Схема проведения анализа: на первой стадии в лунки сенсибилизированного планшета вносили пробы ЭТА, на второй стадии вносили моноклональные или поликлональные антитела к ЭТА, меченые пероксидазой корня хрена. Иммунные комплексы выявляли по цветной реакции субстрата пероксидазы – перекиси водорода – и хромогена 3,3 ,5,5 -тетраметилбензидина. После остановки реакции 1 М серной кислотой интенсивность окрашивания раствора в лунках измеряли по оптическому поглощению при длине волны 450 нм (длина волны сравнения 620 нм) на планшетном спектрофотометре Multiskan Ascent (Thermo labsystems).
Одним из важных этапов оптимизации метода был подбор буфера для разведения образцов. Поскольку ЭТА определяли в культуральных жидкостях, в состав буфера для разведения ввели 10 % питательной среды для культивирования Pseudomonas aeruginosa до конечной концентрации 10 % RPMI 1640 и 0,5 % СПК. Для предотвращения гидролиза IgG эластазой, продуцирующейся большинством штаммв Pseudomonas aeruginosa, в состав буфера добавляли ЭДТА [30]. Для предотвращения неспецифического связывания конъюгата с поверхностью полистиролового планшета в буфер добавили 0,2 % БСА. В качестве консервантов использованы 0,1 % проклин-300 и 0,008 % гентамицин. На следующем этапе подобрана пара детектирующих и сенсибилизирующих антител.
Оптимальным оказался вариант с сорбированными на планшете мышиными поликлональными (ПкАт) антитоксическими антителами, полученными к аТохЗ, и конъюгатом токсиннейтрализующего моноклонального антитела № 33, меченого пероксидазой корня хрена (ПХ).
Для проведения анализа в лунки 96-луночного планшета вносили по 90 или 95 мкл буфера для разведения образцов (20 мМ ЭДТА, 10 % RPMI 1640, 0,5 % СПК, 0,2 % БСА, проклин-300 0,1 %, гентамицин 0,008 %) и 10 или 5 мкл образцов культуральных супернатантов P. aeruginosa. В дальнейшем учитывали коэффициент разведения равный 10 или 20, соотвественно.

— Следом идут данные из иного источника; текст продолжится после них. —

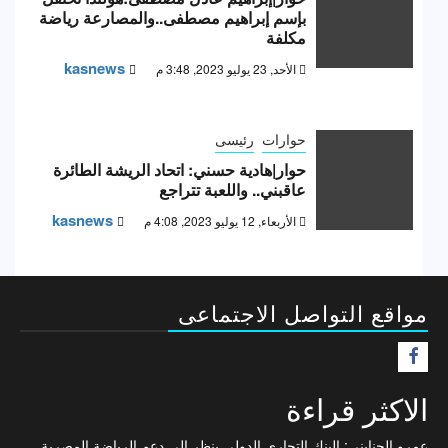
بإسم إبراهيم مصطفى..والمصارعة رياضة
مكلفة
kasnews
الأحد, 23 يوليو 2023, 3:48 م
حوارات
رئيسى
حوار|هادية حسني: اتحاد الريشة الطائرة
عاقبني.. واللعبة تتراجع
kasnews
الأربعاء, 12 يوليو 2023, 4:08 م
مواقع التواصل الاجتماعى
F
الاكثر قراءة
عمرو الجنايني: البنك التجاري الدولي ينظر إلى دعم الرياضة المصرية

Для количественной оценки ЭТА строили градуировочные графики. В качестве образцов в лунки планшета вносили по 100 мкл калибровочных проб— рекомбинантного ЭТА (ТохА) или ЭТА «Sigma» в различных концентрациях от 0 до 50 нг/мл в буфере для разведения проб. В качестве нулевой пробы использовали исходную питательную среду для культивирования Pseudomonas aeruginosa, разведённую в буфере для проб.
Планшет выдерживали в термостатируемом шейкере в течение 120 мин при температуре 37 С и скорости вращения 500 об./мин. Промывали планшет пятикратно раствором PBS, рН 7,2±0,2, внося в лунки по 250 мкл раствора и выдерживая раствор в лунках не менее 40 с. После промывки тщательно удаляли влагу из планшета.

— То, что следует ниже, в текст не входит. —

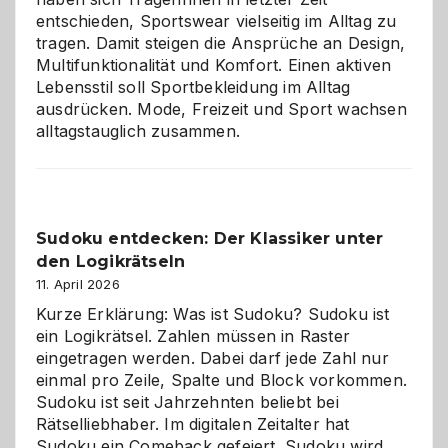
entschieden, Sportswear vielseitig im Alltag zu
tragen. Damit steigen die Ansprüche an Design,
Multifunktionalität und Komfort. Einen aktiven
Lebensstil soll Sportbekleidung im Alltag
ausdrücken. Mode, Freizeit und Sport wachsen
alltagstauglich zusammen.
Sudoku entdecken: Der Klassiker unter
den Logikrätseln
11. April 2026
Kurze Erklärung: Was ist Sudoku? Sudoku ist
ein Logikrätsel. Zahlen müssen in Raster
eingetragen werden. Dabei darf jede Zahl nur
einmal pro Zeile, Spalte und Block vorkommen.
Sudoku ist seit Jahrzehnten beliebt bei
Rätselliebhaber. Im digitalen Zeitalter hat
Sudoku ein Comeback gefeiert. Sudoku wird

На следующей стадии в лунки планшета добавляли раствор конъюгата антител № 33 с пероксидазой корня хрена в PBS с 0,2 % BSA и инкубировали 30 мин при температуре 37 С и скорости вращения 500 об./мин, далее планшет отмывали как описано выше и вносили 100 мкл раствора ТМБ. Планшет помещали в защищенное от света место на (15 + 2) мин при температуре 18-25 С. Останавливали пероксидазную реакцию путем внесения во все лунки по 50 мкл 1М серной кислоты.